6. Having said so, in our view, it is still not a case, which requires our interference in a writ action, as every error committed by an AO, qua facts or in law, need not necessarily be a jurisdictional error. In the facts of this case, we have not been able to reach a conclusion that there is a jurisdictional error. The AO had the jurisdiction. The AO may have committed certain errors that, necessarily, would not call for our intervention in a writ action.
7. Given the aforesaid, Mr. Goel says that he will withdraw the instant writ petition, and take recourse to an alternate remedy as may be available in law.
7.1. The only concern that Mr.
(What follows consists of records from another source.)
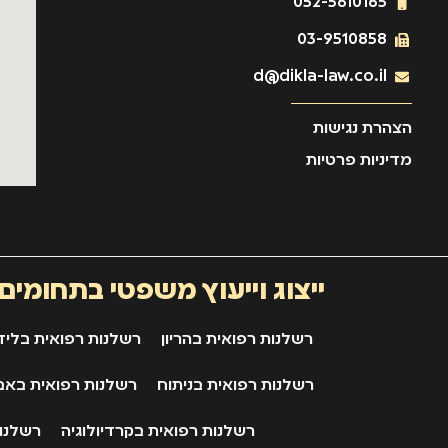
052-5610165
03-9510858
d@dikla-law.co.il
הצהרת נגישות
מדיניות פרטיות
ייצוג וייעוץ משפטי בתחומים
רשלנות רפואית בהריון
רשלנות רפואית בליד
רשלנות רפואית בניתוח
רשלנות רפואית באב
רשלנות רפואית בקרדיולוגיה
רשלנות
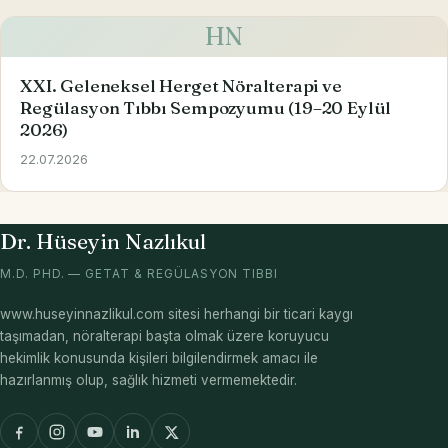
HN
XXI. Geleneksel Herget Nöralterapi ve
Regülasyon Tıbbı Sempozyumu (19–20 Eylül
2026)
22.07.2026
Dr. Hüseyin Nazlıkul
M.D. PHD. — GETAT & REGÜLASYON TIBBI
www.huseyinnazlikul.com sitesi herhangi bir ticari kaygı
taşımadan, nöralterapi başta olmak üzere koruyucu
hekimlik konusunda kişileri bilgilendirmek amacı ile
hazırlanmış olup, sağlık hizmeti vermemektedir.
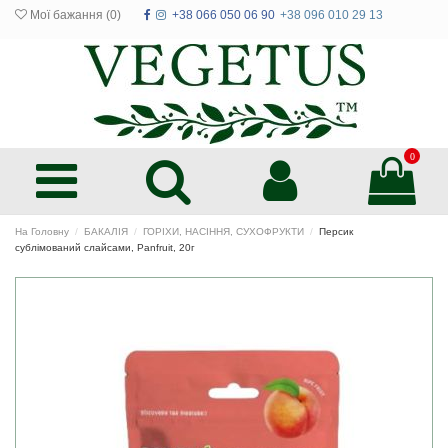
Мої бажання (
0
)
+38 066 050 06 90
+38 096 010 29 13
0
На Головну
БАКАЛІЯ
ГОРІХИ, НАСІННЯ, СУХОФРУКТИ
Персик
сублімований слайсами, Panfruit, 20г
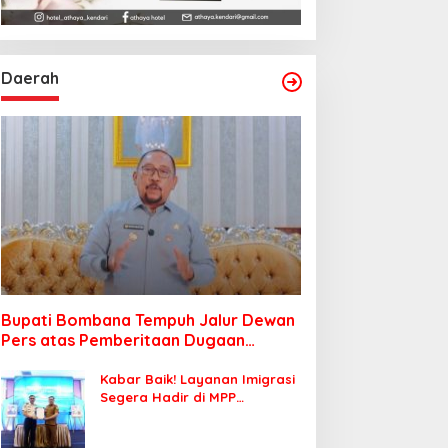
Daerah
Bupati Bombana Tempuh Jalur Dewan
Pers atas Pemberitaan Dugaan
Korupsi Jembatan Cirauci II
Kabar Baik! Layanan Imigrasi
Segera Hadir di MPP
Bombana, Warga Tak Perlu
Lagi ke Kendari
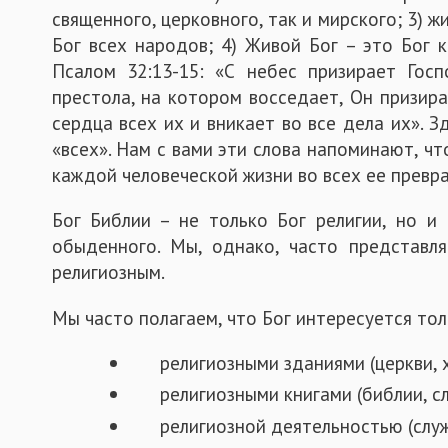
священного, церковного, так и мирского; 3) жи
Бог всех народов; 4) Живой Бог – это Бог 
Псалом 32:13-15: «С небес призирает Госп
престола, на котором восседает, Он призира
сердца всех их и вникает во все дела их». 
«всех». Нам с вами эти слова напоминают, чт
каждой человеческой жизни во всех ее превра
Бог Библии – не только Бог религии, но и
обыденного. Мы, однако, часто представл
религиозным.
Мы часто полагаем, что Бог интересуется тол
религиозными зданиями (церкви, 
религиозными книгами (библии, с
религиозной деятельностью (служ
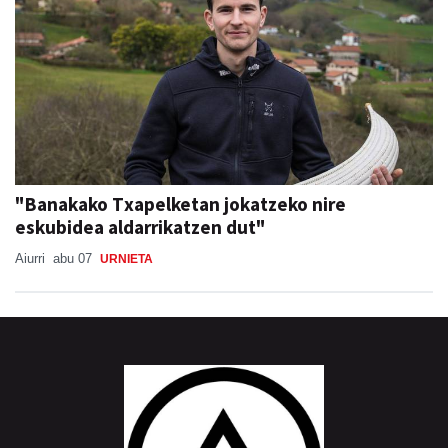
"Banakako Txapelketan jokatzeko nire
eskubidea aldarrikatzen dut"
Aiurri
abu 07
URNIETA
Goel expresses, is with regard to the condition of pre-deposit [which is equivalent to the prescribed percentage of disputed tax demand], if the petitioner is to take recourse to an alternate remedy. Mr Goel says since the demand is huge, the pre-deposit will be substantial. We are told that the tax demand made against the petitioner is pegged at Rs.8,14,90,030/-.
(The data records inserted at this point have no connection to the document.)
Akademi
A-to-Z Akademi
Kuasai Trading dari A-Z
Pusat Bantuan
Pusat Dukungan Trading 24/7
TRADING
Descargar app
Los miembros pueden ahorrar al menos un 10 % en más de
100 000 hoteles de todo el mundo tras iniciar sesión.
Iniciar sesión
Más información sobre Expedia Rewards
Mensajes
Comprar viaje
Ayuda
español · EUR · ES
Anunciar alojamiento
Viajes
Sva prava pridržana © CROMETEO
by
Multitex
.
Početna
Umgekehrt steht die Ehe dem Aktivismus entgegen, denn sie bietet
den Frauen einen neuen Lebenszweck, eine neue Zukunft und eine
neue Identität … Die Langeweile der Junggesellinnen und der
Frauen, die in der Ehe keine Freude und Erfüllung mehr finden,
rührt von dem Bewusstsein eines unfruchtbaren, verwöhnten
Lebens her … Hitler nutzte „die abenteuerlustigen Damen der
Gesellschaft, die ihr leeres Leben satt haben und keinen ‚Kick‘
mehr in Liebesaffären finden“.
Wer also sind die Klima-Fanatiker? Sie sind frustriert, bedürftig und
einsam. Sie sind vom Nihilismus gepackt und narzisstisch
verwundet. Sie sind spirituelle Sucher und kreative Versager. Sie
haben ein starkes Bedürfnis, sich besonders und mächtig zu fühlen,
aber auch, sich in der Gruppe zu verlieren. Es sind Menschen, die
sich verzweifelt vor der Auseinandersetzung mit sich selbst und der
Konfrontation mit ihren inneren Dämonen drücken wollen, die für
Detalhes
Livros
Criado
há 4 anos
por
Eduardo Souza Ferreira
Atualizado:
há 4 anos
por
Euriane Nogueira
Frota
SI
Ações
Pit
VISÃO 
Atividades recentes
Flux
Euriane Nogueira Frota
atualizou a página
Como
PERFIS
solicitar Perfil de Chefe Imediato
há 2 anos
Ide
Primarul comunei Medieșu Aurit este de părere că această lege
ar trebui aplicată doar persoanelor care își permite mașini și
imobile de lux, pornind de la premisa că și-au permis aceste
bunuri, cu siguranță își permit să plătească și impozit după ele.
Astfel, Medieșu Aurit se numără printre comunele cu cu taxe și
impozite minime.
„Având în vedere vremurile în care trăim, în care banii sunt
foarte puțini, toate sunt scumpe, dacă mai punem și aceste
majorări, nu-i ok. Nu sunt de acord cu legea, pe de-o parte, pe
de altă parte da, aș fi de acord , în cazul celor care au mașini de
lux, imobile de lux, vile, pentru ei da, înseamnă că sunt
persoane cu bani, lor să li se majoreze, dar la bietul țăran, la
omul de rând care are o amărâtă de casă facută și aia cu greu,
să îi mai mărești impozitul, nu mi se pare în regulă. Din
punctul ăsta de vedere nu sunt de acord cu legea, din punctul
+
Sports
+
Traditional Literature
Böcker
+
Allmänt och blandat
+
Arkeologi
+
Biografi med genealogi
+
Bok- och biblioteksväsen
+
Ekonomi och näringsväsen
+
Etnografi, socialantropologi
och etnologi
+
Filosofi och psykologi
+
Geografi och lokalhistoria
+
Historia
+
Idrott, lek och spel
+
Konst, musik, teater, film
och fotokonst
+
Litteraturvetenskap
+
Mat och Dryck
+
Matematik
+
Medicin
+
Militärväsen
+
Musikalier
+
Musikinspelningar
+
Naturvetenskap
7.2. Having taken note of this submission, Mr. Sunil Agarwal, learned senior standing counsel, who appears on advance notice on behalf of the respondent/revenue, says that the petitioner can always make a request for waiver of condition of pre-deposit.
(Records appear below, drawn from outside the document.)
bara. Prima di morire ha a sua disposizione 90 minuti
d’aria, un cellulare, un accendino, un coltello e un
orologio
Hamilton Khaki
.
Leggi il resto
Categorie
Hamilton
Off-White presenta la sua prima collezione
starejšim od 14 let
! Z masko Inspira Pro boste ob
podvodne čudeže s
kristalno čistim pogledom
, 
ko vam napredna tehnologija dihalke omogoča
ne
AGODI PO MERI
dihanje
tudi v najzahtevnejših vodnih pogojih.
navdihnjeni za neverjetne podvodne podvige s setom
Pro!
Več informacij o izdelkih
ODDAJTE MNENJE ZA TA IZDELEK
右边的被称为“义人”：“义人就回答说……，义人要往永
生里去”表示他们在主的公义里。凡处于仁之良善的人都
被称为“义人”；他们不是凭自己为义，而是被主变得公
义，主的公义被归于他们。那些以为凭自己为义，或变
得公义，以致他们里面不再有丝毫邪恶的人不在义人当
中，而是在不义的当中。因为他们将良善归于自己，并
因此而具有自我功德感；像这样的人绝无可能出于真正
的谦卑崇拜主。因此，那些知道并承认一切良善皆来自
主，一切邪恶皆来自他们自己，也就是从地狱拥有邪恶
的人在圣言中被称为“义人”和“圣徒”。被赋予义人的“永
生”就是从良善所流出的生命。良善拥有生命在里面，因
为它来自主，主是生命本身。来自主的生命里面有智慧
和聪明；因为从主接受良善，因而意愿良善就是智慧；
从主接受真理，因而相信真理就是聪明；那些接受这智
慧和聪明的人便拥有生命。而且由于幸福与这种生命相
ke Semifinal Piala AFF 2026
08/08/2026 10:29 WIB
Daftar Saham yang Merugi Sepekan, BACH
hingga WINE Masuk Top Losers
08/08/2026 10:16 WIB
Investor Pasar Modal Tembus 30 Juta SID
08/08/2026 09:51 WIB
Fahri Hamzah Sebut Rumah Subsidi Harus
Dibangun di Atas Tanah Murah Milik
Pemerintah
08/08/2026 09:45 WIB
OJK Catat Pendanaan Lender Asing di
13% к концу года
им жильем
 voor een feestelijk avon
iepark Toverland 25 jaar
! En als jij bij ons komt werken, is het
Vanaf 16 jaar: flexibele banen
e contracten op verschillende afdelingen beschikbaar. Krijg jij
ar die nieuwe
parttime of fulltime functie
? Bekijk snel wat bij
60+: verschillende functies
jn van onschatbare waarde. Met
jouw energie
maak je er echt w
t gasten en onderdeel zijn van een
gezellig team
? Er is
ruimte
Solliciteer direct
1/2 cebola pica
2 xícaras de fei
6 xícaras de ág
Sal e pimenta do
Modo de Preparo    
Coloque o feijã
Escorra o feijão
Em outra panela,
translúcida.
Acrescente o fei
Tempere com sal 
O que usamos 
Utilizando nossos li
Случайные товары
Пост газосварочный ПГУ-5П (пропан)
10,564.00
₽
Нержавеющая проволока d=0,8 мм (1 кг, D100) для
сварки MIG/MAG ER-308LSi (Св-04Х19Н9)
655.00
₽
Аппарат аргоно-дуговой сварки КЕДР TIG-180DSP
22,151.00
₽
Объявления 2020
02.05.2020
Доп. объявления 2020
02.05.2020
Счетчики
8. In the aforesaid circumstances, the writ petition is dismissed as withdrawn, as prayed. Consequently, pending interlocutory application is closed.
8.1. The petitioner will have liberty to take recourse to the appropriate statutory remedy.
8.2. The petitioner may, if so advised, move an appropriate application before the concerned authority for waiver of condition of pre-deposit. Once such an application is filed, the concerned authority will endeavour to dispose of the same, at the earliest, though not later than eight weeks from the date, the application is received. In case, the application, is rejected, the petitioner will have liberty to approach the Court.
9. It is made clear that, the observations, made by us hereinabove, are tentative, and will not have any impact on the merits of the case. The concerned appellate forum will render the decision uninfluenced by the observations made hereinabove.